INSTRUCTIONS:
a) In the earnings extract, restate the passage starting at "Earnings per share" and ending at "of $9.85 billion.", substituting "exceeding" for every occurrence of "beating".
b) According to the earnings extract, to what figure did Cowen raise its price target?

EXTRACT TO READ:
=== Begin Enclosure ===

The stock rose 1.5% to $322.40 a share Wednesday morning. 

Earnings per share came in at $4.99, beating Wall Street estimates of $4.54 and grew 19% year-over-year. Revenue was $91.18 billion, beating analysts estimates of $88.478 billion and grew 8.3%. Meanwhile, iPhone revenue was $55.9 billion, beating estimates of $51.4 billion and grew 7%. Analysts were expecting more revenue declines for the iPhone.

Services revenue came in at $12.7 billion, missing estimates of $13 billion. Wearables, home and accessories revenue was $10 billion, beating estimates of $9.85 billion.

Here's what analysts were saying:

Cowen, Outperform, Price Target Raised From $350 to $370

"Bulls will point to a healthy iPhone/5G cycle that could drive fiscal year 2020/2021 units back above 200 million. Bears would note that Services came in a tad light; but the $50 billion plus business is still growing mid-to-high-teens percentage year-over-year. With the low-cost SE2 expected to launch in calendar year first half 2020 and 5G to benefit calendar year 2021, we believe the iPhone/wearables driven earnings expansion story still has room to play out. The gradual pivot to a content/recurring revenue business is a powerful long-term earnings driver. We raise our fiscal year 2020/2021 forecasts."

=== End Enclosure ===

DATASET EXCERPT:
=== Begin Enclosure ===

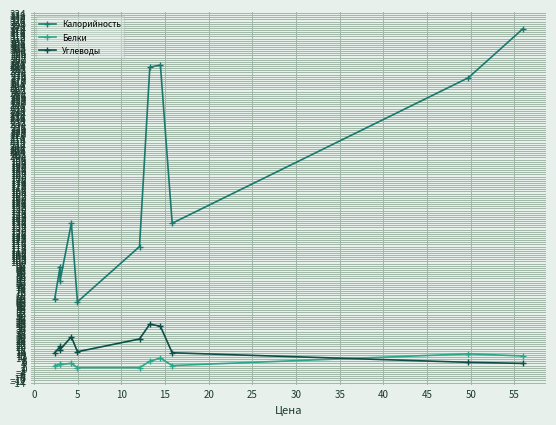

In Белки, how many points are higher than both neighbors (excluding endpoints)?

3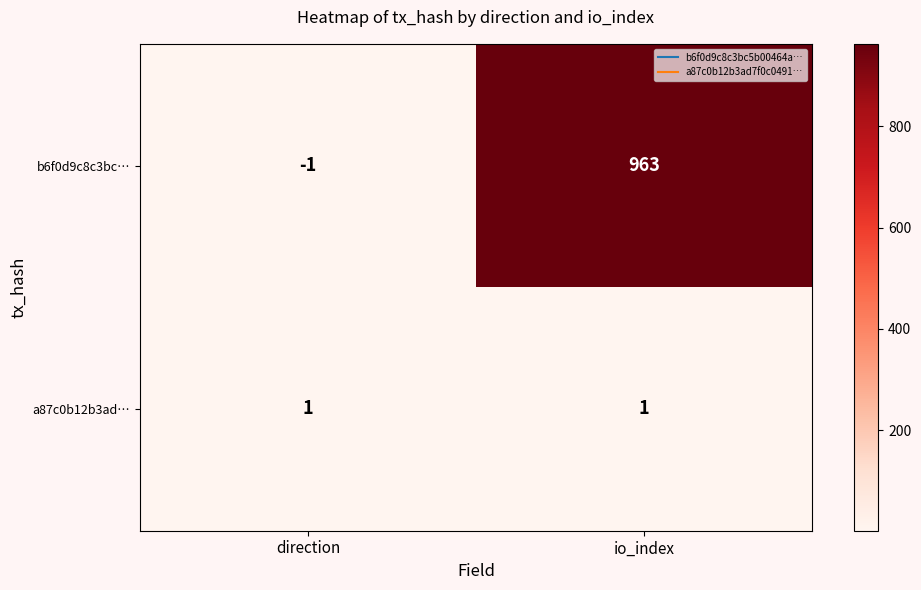

At how many categories does at least one series exceed 114?

1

=== End Enclosure ===

WRITTEN ANSWERS:
a)
Earnings per share came in at $4.99, exceeding Wall Street estimates of $4.54 and grew 19% year-over-year. Revenue was $91.18 billion, exceeding analysts estimates of $88.478 billion and grew 8.3%. Meanwhile, iPhone revenue was $55.9 billion, exceeding estimates of $51.4 billion and grew 7%. Analysts were expecting more revenue declines for the iPhone.

Services revenue came in at $12.7 billion, missing estimates of $13 billion. Wearables, home and accessories revenue was $10 billion, exceeding estimates of $9.85 billion.

b) $370, up from $350.